SET PROBLEM A
How would you condense the paragraph of the blog post on being pretty that begins "A validation that includes" into a short list that keeps its main points?

EXCERPTED PASSAGE
========================
Thursday, August 07, 2008

I ain't pretty

This post has been difficult for me to write because frankly it's been me trying to combine probably a book into one post. The awesome delux_vivens is having a WOC and beauty carnival and by gum I was gonna write for it

I wanted and want to, and will bring in my own experiences about being beautiful versus being pretty but this morning Wifey linked me to this

Death In Times Square.

and I looked at that picture and I said two things to myself . That girl is beautiful

But she ain't pretty

and that

That in our culture with our relationships may have contributed to her death.

There was recent kerfluffle at Feministe about pretty ( i was linked by someone and I am so sorry I forgot ) and non pretty .

I didn't really respond nor will I because I thought the post that instigated it was a judgemental sex shaming crock of shit, that featured no analysis , but I was not and am not and yes that includes past history , but also the way pretty is being wielded made me uncomfortable.

You see when we talk about pretty , I'm not sure we're talking about the same thing, not to mention to cling to pretty even in CHALLENGING the concept ( I WILL REJECT ALL THINGS THAT I SEE AS PRETTY CAUSE EVERYTHING MEANS THE SAME TO EVERYONE) makes me nauseaus.

You see in my life as WOC , pretty has had fuck all to do with attractiveness, vibrancy, or sexuality , it has had everything with a validation.

A validation that includes protection, ownership, and often the use of these things to pit women agianst each other, sometimes by patriarchial interests, OFTEN by racist thematics, and sometimes love itself.
========================
Stored items
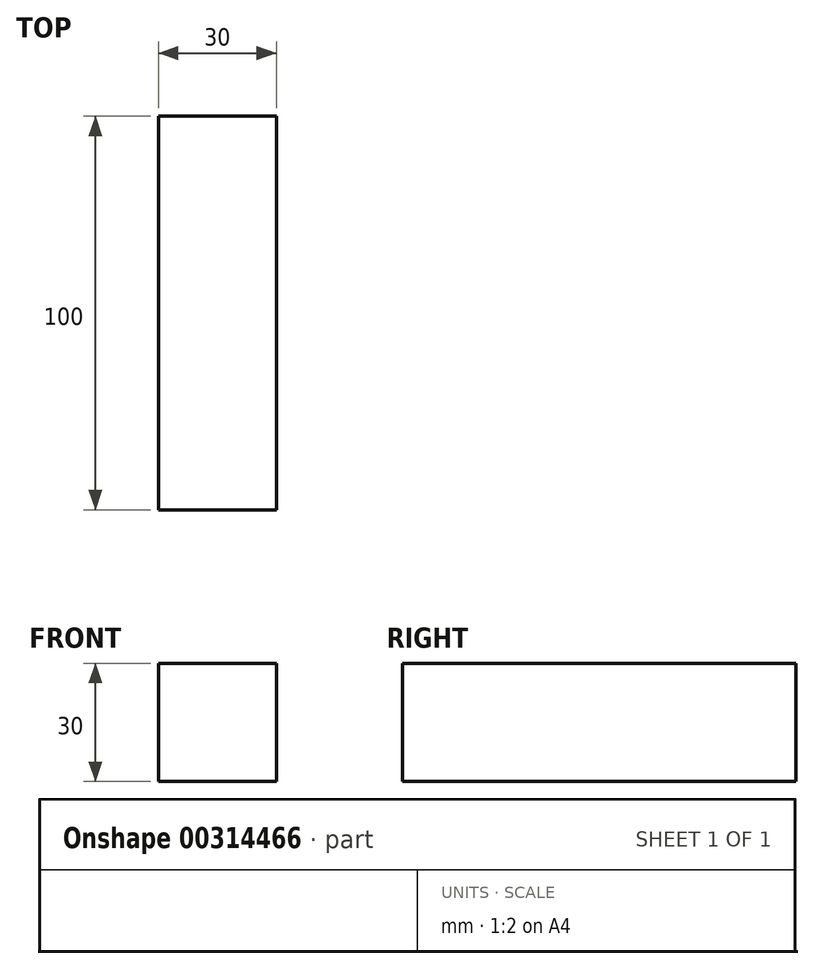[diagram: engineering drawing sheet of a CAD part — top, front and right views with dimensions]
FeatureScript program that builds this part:
annotation { "Feature Type Name" : "Feature", "Feature Type Description" : "" }
export const myFeature = defineFeature(function(context is Context, id is Id, definition is map)
    precondition{}
    {
        {
            var Q0;
            Q0=qCreatedBy(makeId("Top.planeOp"),FACE);
            var sketch = newSketch(context, id + "F0", { "sketchPlane" : qUnion([Q0])});
            skLineSegment(sketch, "E0.bottom", {"start": v(15, -50) * mm, "end": v(-15, -50) * mm});
            skLineSegment(sketch, "E0.top", {"start": v(15, 50) * mm, "end": v(-15, 50) * mm});
            skLineSegment(sketch, "E0.left", {"start": v(15, -50) * mm, "end": v(15, 50) * mm});
            skLineSegment(sketch, "E0.right", {"start": v(-15, -50) * mm, "end": v(-15, 50) * mm});
            skPoint(sketch, "E0.middle", {"position": v(0, 0) * mm});
            skSolve(sketch);
        }
        {
            var Q0;
            Q0 = qSketchRegion(id + "F0", true);
            extrude(context, id + "F1", {"entities" : qUnion([Q0]), "depth" : 30 * mm});
        }
    });
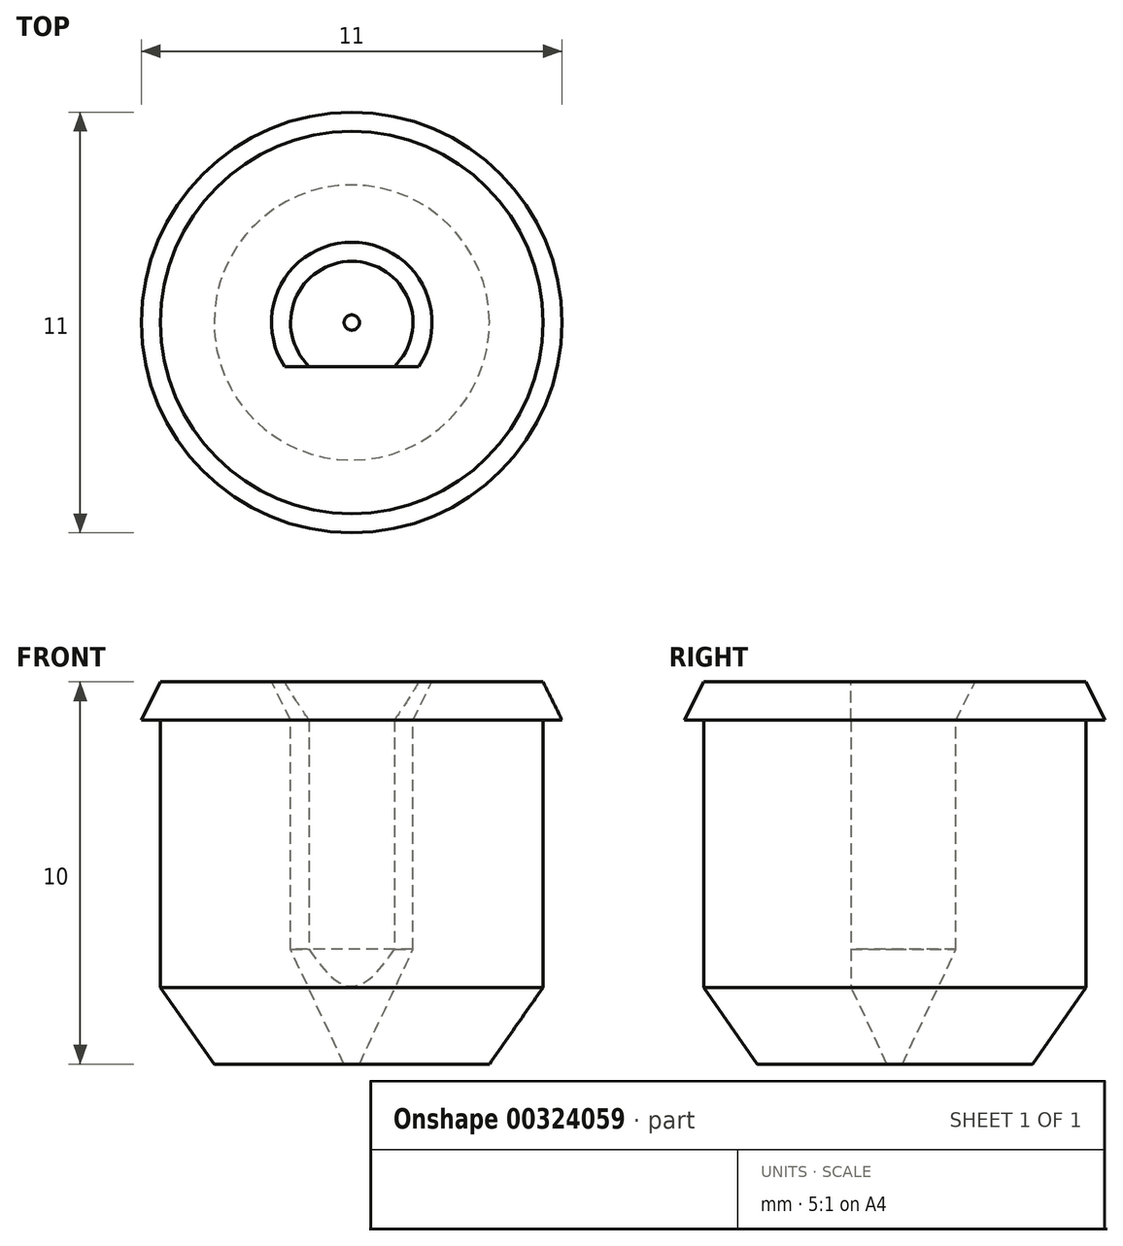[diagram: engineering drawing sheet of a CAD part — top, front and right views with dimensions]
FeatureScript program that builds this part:
annotation { "Feature Type Name" : "Feature", "Feature Type Description" : "" }
export const myFeature = defineFeature(function(context is Context, id is Id, definition is map)
    precondition{}
    {
        {
            var Q0;
            Q0=qCreatedBy(makeId("Front.planeOp"),FACE);
            var sketch = newSketch(context, id + "F0", { "sketchPlane" : qUnion([Q0])});
            skLineSegment(sketch, "E0", {"start": v(1.6, 10) * mm, "end": v(5.5, 10) * mm});
            skLineSegment(sketch, "E1", {"start": v(5.5, 10) * mm, "end": v(5.5, 9) * mm});
            skLineSegment(sketch, "E2", {"start": v(5.5, 9) * mm, "end": v(5, 9) * mm});
            skLineSegment(sketch, "E3", {"start": v(5, 9) * mm, "end": v(5, 2) * mm});
            skLineSegment(sketch, "E4", {"start": v(5, 2) * mm, "end": v(3.6, 0) * mm});
            skLineSegment(sketch, "E5", {"start": v(3.6, 0) * mm, "end": v(1.6, 0) * mm});
            skLineSegment(sketch, "E6", {"start": v(1.6, 0) * mm, "end": v(1.6, 10) * mm});
            skLineSegment(sketch, "E7", {"start": v(1.6, 3) * mm, "end": v(0.2, 0) * mm});
            skLineSegment(sketch, "E8", {"start": v(0, 10) * mm, "end": v(0, 0) * mm, "construction": true});
            skLineSegment(sketch, "E9", {"start": v(1.6, 0) * mm, "end": v(0.2, 0) * mm});
            skSolve(sketch);
        }
        {
            var Q0;
            Q0=makeQuery(id+"F0.imprint","IMPRINT",FACE,{"disambiguationData":[TD([[makeQuery(id+"F0.imprint","IMPRINT",EDGE,{"derivedFrom":sQuery(id+"F0.wireOp",EDGE,"E0")}),-1.0]])]});
            var Q1;
            {var subQ2=sQuery(id+"F0.wireOp",EDGE,"E7");Q1=makeQuery(id+"F0.imprint","IMPRINT",FACE,{"disambiguationData":[TD([[makeQuery(id+"F0.imprint","IMPRINT",EDGE,{"derivedFrom":subQ2}),1.0]])]});}
            var Q2;
            Q2=sQuery(id+"F0.wireOp",EDGE,"E8");
            revolve(context, id + "F1", {"entities" : qUnion([Q0, Q1]), "axis" : qUnion([Q2]), "revolveType" : RevolveType.FULL});
        }
        {
            var Q0;
            Q0=makeQuery(id+"F1.opRevolve","SWEPT_FACE",FACE,{"disambiguationData":[OSD([sQuery(id+"F0.wireOp",EDGE,"E5"),sQuery(id+"F0.wireOp",EDGE,"kTf56JAf-eDtF-ZYuP-kc0N-OWTcidlOXYet")])]});
            var sketch = newSketch(context, id + "F2", { "sketchPlane" : qUnion([Q0])});
            skCircle(sketch, "E10.0", {"center": v(0, 0) * mm, "radius": 1.6 * mm});
            skLineSegment(sketch, "E11", {"start": v(-1.11, 1.15) * mm, "end": v(1.11, 1.15) * mm});
            skSolve(sketch);
        }
        {
            var Q0;
            {var subQ0=sQuery(id+"F2.wireOp",EDGE,"E11");Q0=makeQuery(id+"F2.imprint","IMPRINT",FACE,{"disambiguationData":[TD([[makeQuery(id+"F2.imprint","IMPRINT",EDGE,{"derivedFrom":subQ0}),1.0]])]});}
            var Q1;
            {var subQ0=sQuery(id+"F2.wireOp",EDGE,"E11");var subQ1=makeQuery(id+"F1.opRevolve","SWEPT_EDGE",EDGE,{"disambiguationData":[OSD([sQuery(id+"F0.wireOp",EDGE,"E7"),sQuery(id+"F0.wireOp",EDGE,"kTf56JAf-eDtF-ZYuP-kc0N-OWTcidlOXYet")])]});var subQ2=makeQuery(id+"F2.imprint","INTERSECT",VERTEX,{"disambiguationData":[OD(0.0)],"derivedFrom":[subQ1,subQ0]});Q1=makeQuery(id+"F2.imprint","IMPRINT",FACE,{"disambiguationData":[TD([[makeQuery(id+"F2.imprint","IMPRINT",EDGE,{"disambiguationData":[TD([[subQ2,-1.0]])],"derivedFrom":subQ0}),1.0]])]});}
            var Q2;
            Q2=makeQuery(id+"F1.opRevolve","SWEPT_FACE",FACE,{"disambiguationData":[OSD([sQuery(id+"F0.wireOp",EDGE,"E0")])]});
            extrude(context, id + "F3", {"entities" : qUnion([Q0, Q1]), "operationType" : NewBodyOperationType.ADD, "endBound" : BoundingType.UP_TO_SURFACE, "oppositeDirection" : true, "endBoundEntityFace" : qUnion([Q2]), "depth" : 25 * mm});
        }
        {
            var Q0;
            Q0=makeQuery(id+"F3.opExtrude","TWEAK_EDGE",EDGE,{"derivedFrom":[makeQuery(id+"F1.opRevolve","SWEPT_FACE",FACE,{"disambiguationData":[OSD([sQuery(id+"F0.wireOp",EDGE,"E0")])]}),makeQuery(id+"F2.imprint","IMPRINT",EDGE,{"derivedFrom":sQuery(id+"F2.wireOp",EDGE,"E11")})]});
            var Q1;
            Q1=makeQuery(id+"F1.opRevolve","SWEPT_EDGE",EDGE,{"disambiguationData":[OSD([sQuery(id+"F0.wireOp",EDGE,"E0"),sQuery(id+"F0.wireOp",EDGE,"E6")])]});
            var Q2;
            Q2=makeQuery(id+"F1.opRevolve","SWEPT_EDGE",EDGE,{"disambiguationData":[OSD([sQuery(id+"F0.wireOp",EDGE,"E0"),sQuery(id+"F0.wireOp",EDGE,"E1")])]});
            chamfer(context, id + "F4", {"entities" : qUnion([Q0, Q1, Q2]), "chamferType" : ChamferType.TWO_OFFSETS, "width1" : .5 * mm, "oppositeDirection" : true, "width2" : 1 * mm, "tangentPropagation" : true});
        }
    });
========================
SET PROBLEM B
Copy the records word for word, from their start through the line containing "Q0 = qSketchRegion(id", leaving out the pictures.

WORKED ANSWER A
- Being called pretty is a validation that brings protection and ownership.
- These things are often used to pit women against each other.
- Patriarchal interests do this sometimes, racist thematics do it often, and love itself does it sometimes.

WORKED ANSWER B
[diagram: engineering drawing sheet of a CAD part — top, front and right views with dimensions]
FeatureScript program that builds this part:
annotation { "Feature Type Name" : "Feature", "Feature Type Description" : "" }
export const myFeature = defineFeature(function(context is Context, id is Id, definition is map)
    precondition{}
    {
        {
            var Q0;
            Q0=qCreatedBy(makeId("Top.planeOp"),FACE);
            var sketch = newSketch(context, id + "F0", { "sketchPlane" : qUnion([Q0])});
            skLineSegment(sketch, "E0.bottom", {"start": v(15, -50) * mm, "end": v(-15, -50) * mm});
            skLineSegment(sketch, "E0.top", {"start": v(15, 50) * mm, "end": v(-15, 50) * mm});
            skLineSegment(sketch, "E0.left", {"start": v(15, -50) * mm, "end": v(15, 50) * mm});
            skLineSegment(sketch, "E0.right", {"start": v(-15, -50) * mm, "end": v(-15, 50) * mm});
            skPoint(sketch, "E0.middle", {"position": v(0, 0) * mm});
            skSolve(sketch);
        }
        {
            var Q0;
            Q0 = qSketchRegion(id + "F0", true);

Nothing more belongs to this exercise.